No matter who you are there are two health care systems. There’s the daytime system that you get to see on your tour of the hospital when you prepare for surgery. That hospital is filled with people. Virtually all services are readily available.
Then there’s the weekend and nightime hospital that we refer to as the “off hours” hospital. That hospital has the youngest, least experienced nurses. It has fewer mission critical services. It has fewer lab personnel and support personnel. It has fewer professionals such as pharmacists, nurses and doctors. In some cases the staffing differences are sufficient to become inadequacies. In some cases your care may be compromised. Hospitals persist in this staffing and care model inspite of clear evidence that the bulk of sick patients arrive at night and on weekends.
Academic medical centers have few attending physicians in the hospital at night. That means that while you are in the intensive care unit you receive your immediate care from residents and some really smart medical students. The attending physician is only a phone call away, but that phone call may not be made until it’s too late. For example- I remember a night many years ago when I was on call for the pediatric intensive care unit (PICU). I heard nothing from the resident but about midnight my phone rang. The patient’s parent was calling to tell me what was happening. Sure enough it was going badly and the resident did not realize the dangerous impending changes. It took two days be we changed over to in-house attending coverage of the PICU. Now, fifteen years later the unit still provides in-house attendings and, I believe, better care.
The point is, patients need to ask about nursing ratios for each shift. They need to ask who will answer calls at night- their physician or just an “on-call” physician. They must develop and understanding about the roles of medical students, residents, and other trainees before they start care.

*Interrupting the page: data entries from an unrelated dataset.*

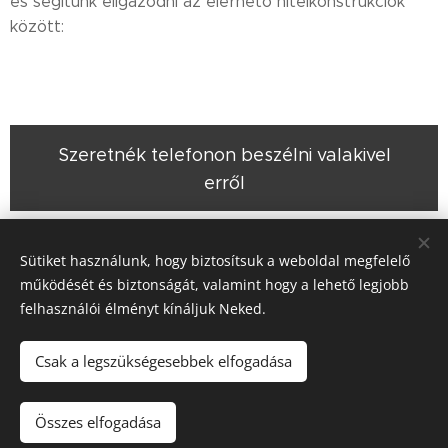
és segítünk eligazodni az elérhető hitelkonstrukciók
között:
Szeretnék telefonon beszélni valakivel
erről
Sütiket használunk, hogy biztosítsuk a weboldal megfelelő
Share
működését és biztonságát, valamint hogy a lehető legjobb
felhasználói élményt kínáljuk Neked.
Csak a legszükségesebbek elfogadása
Pénzügyi-talpaló©
Összes elfogadása
Sütik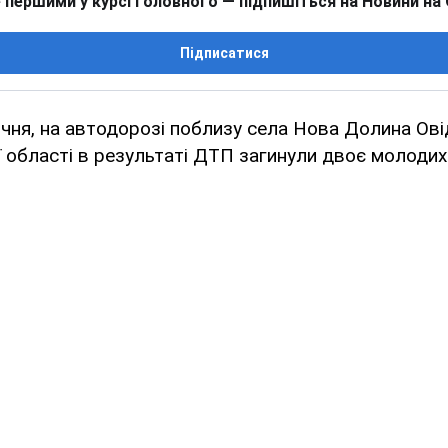
 першими у курсі головного — підпишіться на Новини на
Підписатися
січня, на автодорозі поблизу села Нова Долина Ов
 області в результаті ДТП загинули двоє молодих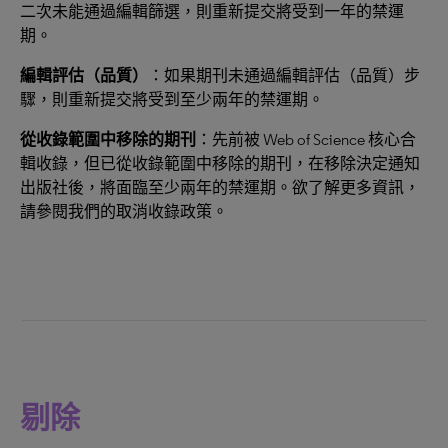
二次未能通過編輯篩選，則重新提交將受到一年的禁運
期。
編輯評估（品質）
：如果期刊未通過編輯評估（品質）步
驟，則重新提交將受到至少兩年的禁運期。
從收錄範圍中移除的期刊
：先前被 Web of Science 核心合
輯收錄，但已從收錄範圍中移除的期刊，在移除決定通知
出版社後，將面臨至少兩年的禁運期。欲了解更多資訊，
請參閱我們的取消收錄政策。
剔除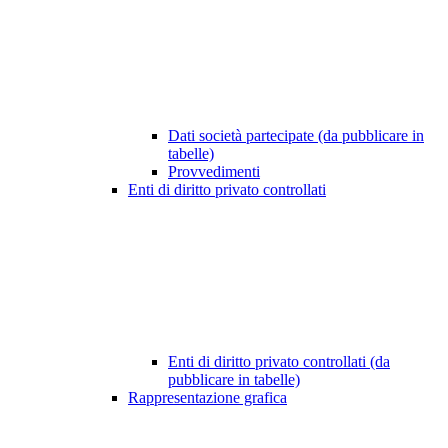
Dati società partecipate (da pubblicare in
tabelle)
Provvedimenti
Enti di diritto privato controllati
Enti di diritto privato controllati (da
pubblicare in tabelle)
Rappresentazione grafica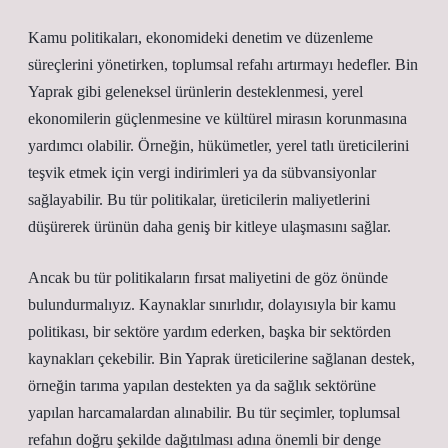
Kamu politikaları, ekonomideki denetim ve düzenleme
süreçlerini yönetirken, toplumsal refahı artırmayı hedefler. Bin
Yaprak gibi geleneksel ürünlerin desteklenmesi, yerel
ekonomilerin güçlenmesine ve kültürel mirasın korunmasına
yardımcı olabilir. Örneğin, hükümetler, yerel tatlı üreticilerini
teşvik etmek için vergi indirimleri ya da sübvansiyonlar
sağlayabilir. Bu tür politikalar, üreticilerin maliyetlerini
düşürerek ürünün daha geniş bir kitleye ulaşmasını sağlar.
Ancak bu tür politikaların fırsat maliyetini de göz önünde
bulundurmalıyız. Kaynaklar sınırlıdır, dolayısıyla bir kamu
politikası, bir sektöre yardım ederken, başka bir sektörden
kaynakları çekebilir. Bin Yaprak üreticilerine sağlanan destek,
örneğin tarıma yapılan destekten ya da sağlık sektörüne
yapılan harcamalardan alınabilir. Bu tür seçimler, toplumsal
refahın doğru şekilde dağıtılması adına önemli bir denge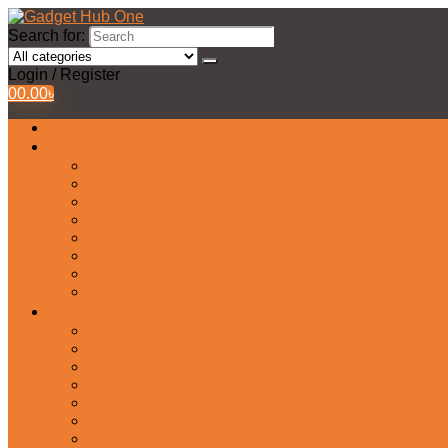
Search for:
Login / Register
0
0.00
৳
All Products
Watches Collection
Men’s Watches
Ladies Watch
Smart Watch
Pair Watches
Stopwatch
Bridal Watches
Fastrack Watches
Kids Watch
Headphone & Earphone
Airbuds
Neckband
Gaming Headphone
Earbud Headphones
Bluetooth Headphone
Earphones
Headphone Stand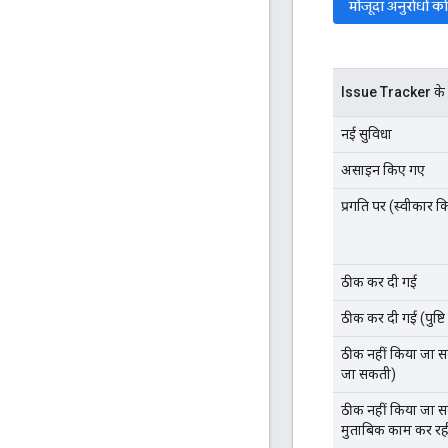
मौजूदा अनुरोधों को
Issue Tracker के 
नई सुविधा
असाइन किए गए
प्रगति पर (स्वीकार 
ठीक कर दी गई
ठीक कर दी गई (पुष्टि 
ठीक नहीं किया जा स
जा सकती)
ठीक नहीं किया जा स
मुताबिक काम कर रही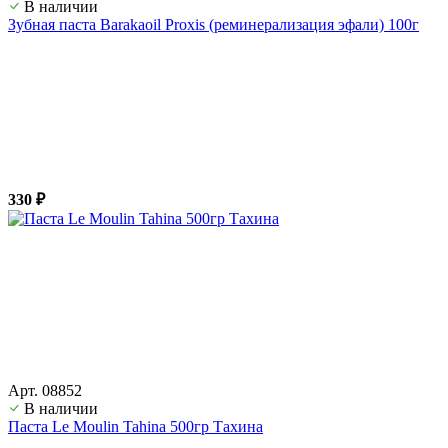
В наличии
Зубная паста Barakaoil Proxis (реминерализация эфали) 100г
330 ₽
Арт. 08852
В наличии
Паста Le Moulin Tahina 500гр Тахина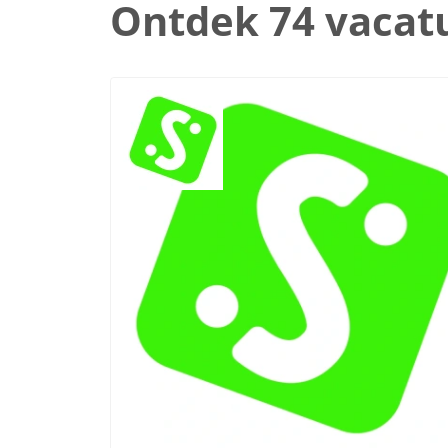
Ontdek 74 vacat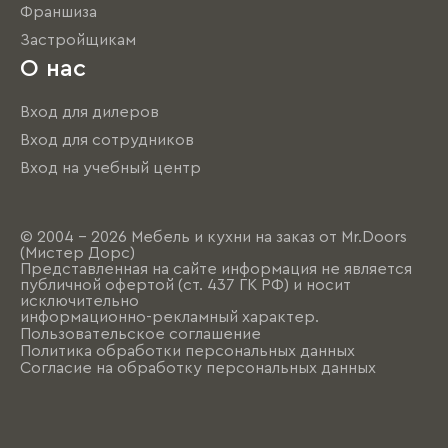
Франшиза
Застройщикам
О нас
Вход для дилеров
Вход для сотрудников
Вход на учебный центр
© 2004 - 2026 Мебель и кухни на заказ от Mr.Doors
(Мистер Дорс)
Представленная на сайте информация не является
публичной офертой (ст. 437 ГК РФ) и носит
исключительно
информационно-рекламный характер.
Пользовательское соглашение
Политика обработки персональных данных
Согласие на обработку персональных данных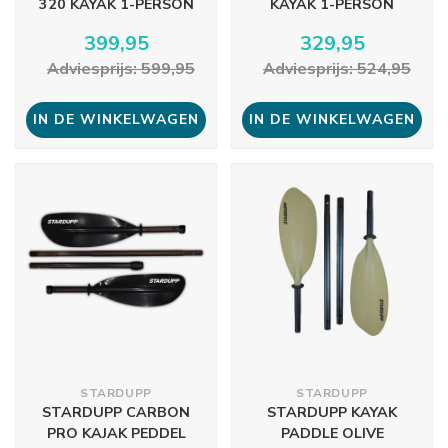
320 KAYAK 1-PERSON
KAYAK 1-PERSON
399,95
329,95
Adviesprijs: 599,95
Adviesprijs: 524,95
IN DE WINKELWAGEN
IN DE WINKELWAGEN
STARDUPP
STARDUPP
STARDUPP CARBON
STARDUPP KAYAK
PRO KAJAK PEDDEL
PADDLE OLIVE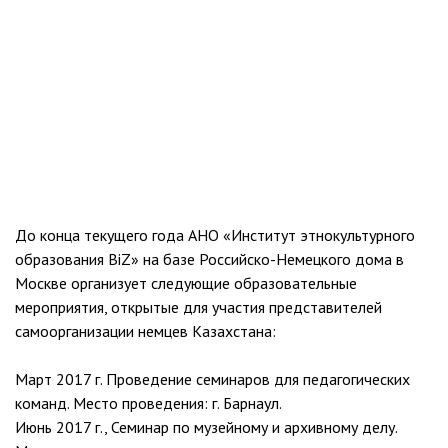
До конца текущего года АНО «Институт этнокультурного
образования BiZ» на базе Российско-Немецкого дома в
Москве организует следующие образовательные
мероприятия, открытые для участия представителей
самоорганизации немцев Казахстана:
Март 2017 г. Проведение семинаров для педагогических
команд. Место проведения: г. Барнаул.
Июнь 2017 г., Семинар по музейному и архивному делу.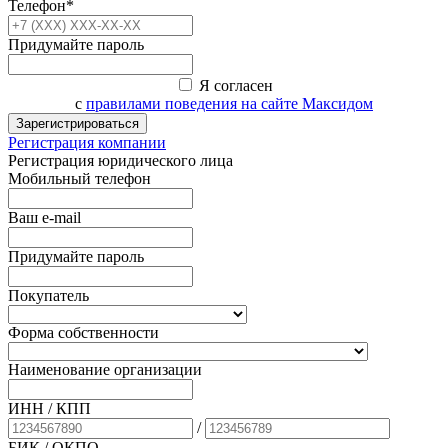
Телефон*
Придумайте пароль
Я согласен
с
правилами поведения на сайте Максидом
Зарегистрироваться
Регистрация компании
Регистрация юридического лица
Мобильный телефон
Ваш e-mail
Придумайте пароль
Покупатель
Форма собственности
Наименование организации
ИНН / КПП
/
БИК
/ ОКПО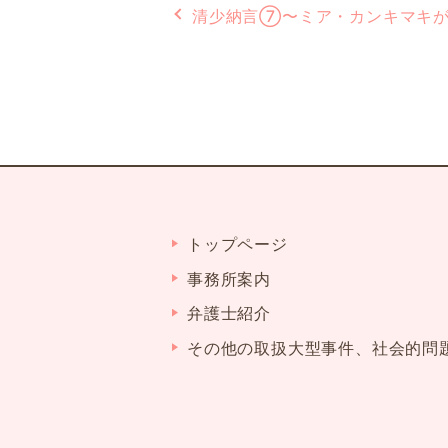
清少納言⑦〜ミア・カンキマキ
トップページ
事務所案内
弁護士紹介
その他の取扱大型事件、社会的問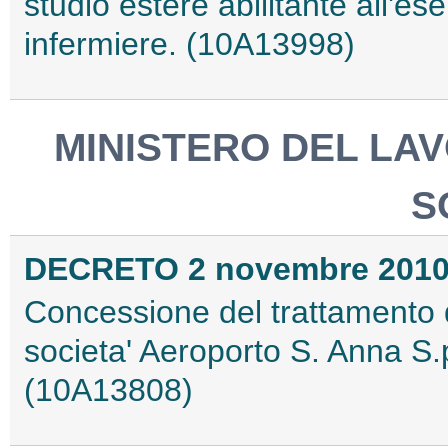
studio estere abilitante all'ese
infermiere. (10A13998)
MINISTERO DEL LAV
S
DECRETO 2 novembre 201
Concessione del trattamento d
societa' Aeroporto S. Anna S.
(10A13808)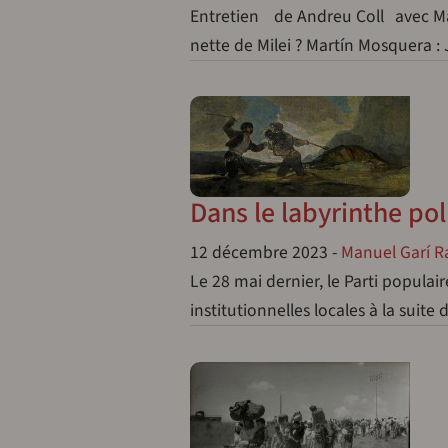
Entretien de Andreu Coll avec Mart
nette de Milei ? Martín Mosquera : 
Dans le labyrinthe pol
12 décembre 2023
-
Manuel Garí 
Le 28 mai dernier, le Parti populai
institutionnelles locales à la sui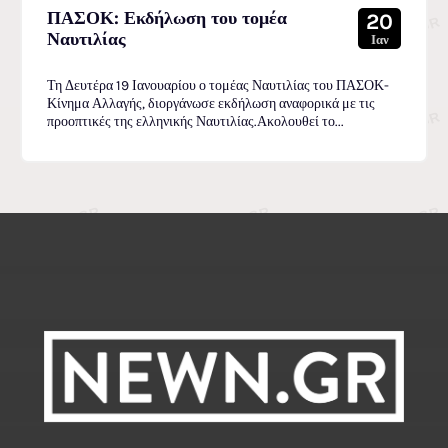
ΠΑΣΟΚ: Εκδήλωση του τομέα
20
Ναυτιλίας
Ιαν
Τη Δευτέρα 19 Ιανουαρίου ο τομέας Ναυτιλίας του ΠΑΣΟΚ-
Κίνημα Αλλαγής, διοργάνωσε εκδήλωση αναφορικά με τις
προοπτικές της ελληνικής Ναυτιλίας.Ακολουθεί το...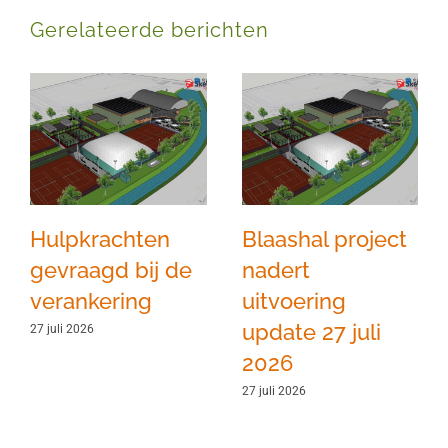
Gerelateerde berichten
Hulpkrachten
Blaashal project
gevraagd bij de
nadert
verankering
uitvoering
update 27 juli
27 juli 2026
2026
27 juli 2026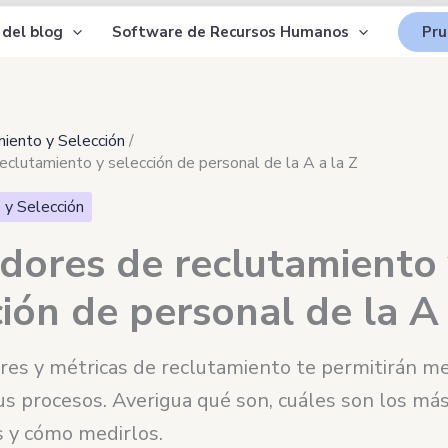
 del blog
Software de Recursos Humanos
Pru
iento y Selección
reclutamiento y selección de personal de la A a la Z
 y Selección
adores de reclutamiento
ión de personal de la A 
res y métricas de reclutamiento te permitirán me
us procesos. Averigua qué son, cuáles son los má
 y cómo medirlos.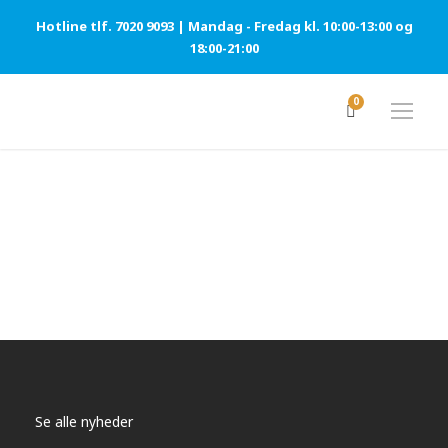
Hotline tlf. 7020 9093 | Mandag - Fredag kl. 10:00-13:00 og
18:00-21:00
0
Se alle nyheder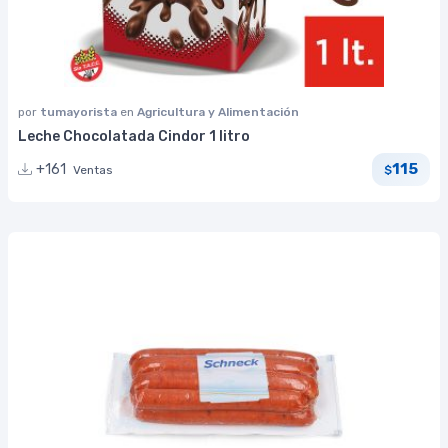
por
tumayorista
en
Agricultura y Alimentación
Leche Chocolatada Cindor 1 litro
115
+161
Ventas
$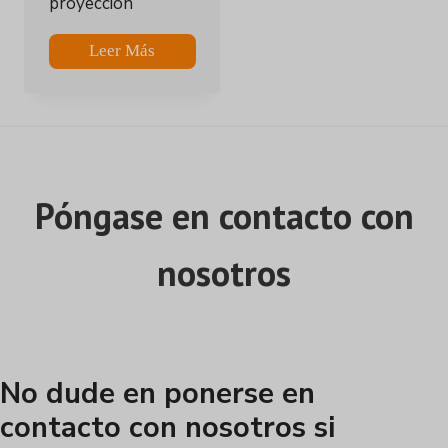
proyección
Leer Más
Póngase en contacto con
nosotros
No dude en ponerse en
contacto con nosotros si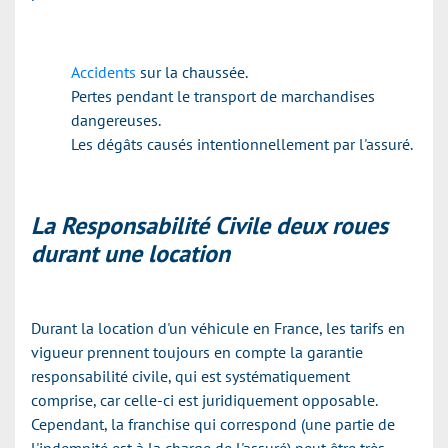
Accidents
sur la chaussée.
Pertes pendant le transport de marchandises
dangereuses.
Les dégâts causés intentionnellement par l'assuré.
La Responsabilité Civile deux roues
durant une location
Durant la location d'un véhicule en France, les tarifs en
vigueur prennent toujours en compte la garantie
responsabilité civile, qui est systématiquement
comprise, car celle-ci est juridiquement opposable.
Cependant, la franchise qui correspond (une partie de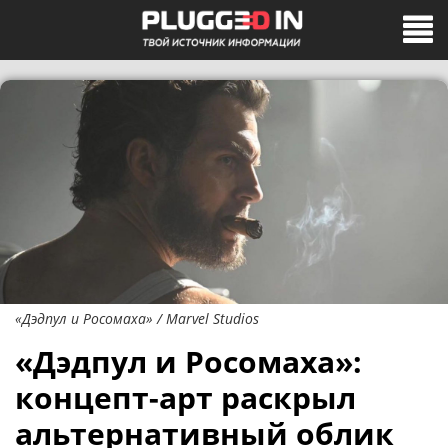
«Дэдпул и Росомаха» / Marvel Studios
«Дэдпул и Росомаха»:
концепт-арт раскрыл
альтернативный облик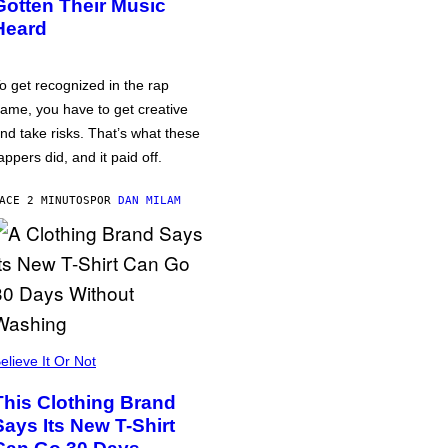
Gotten Their Music
Heard
o get recognized in the rap
ame, you have to get creative
nd take risks. That’s what these
appers did, and it paid off.
ACE 2 MINUTOS
POR
DAN MILAM
elieve It Or Not
This Clothing Brand
Says Its New T-Shirt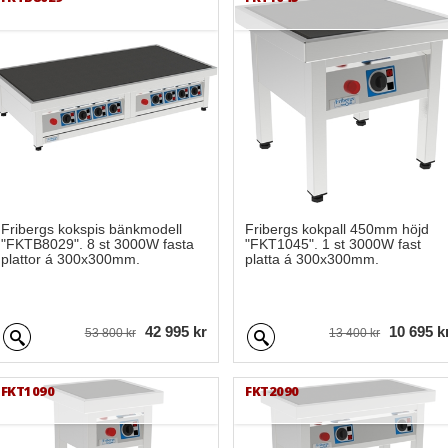
Fribergs kokspis bänkmodell
Fribergs kokpall 450mm höjd
"FKTB8029". 8 st 3000W fasta
"FKT1045". 1 st 3000W fast
plattor á 300x300mm.
platta á 300x300mm.
42 995 kr
10 695 k
53 800 kr
13 400 kr
FKT1090
FKT2090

Physicians often respond to the day-night dichotomy with “well it’s always been that way” or I learned that way whay can the young guys?” It wasn’t OK 25 years ago when I learned. It’s simple. It’s not OK to allow vulnerable patients to be cared for in inadequate facilities with under-skilled residents and inadequate supervision. I am always amazed when I see patients come for elective operations late in the evening or at night or on weekends. Clearly the surgeon has not informed them about the skeleton crew, the lack of suport staff, the lean lab abilities. Likewise the surgeon hasn’t told them that he’s been operating for 16 hours already and isn’t up to speed any more. I rarely volunteer how long I’ve been operating but I always answer when asked. A few patients wisely decide to wait.
Patients must ask tough questions and be demanding of the care they deserve. It’s your health, take care and take charge.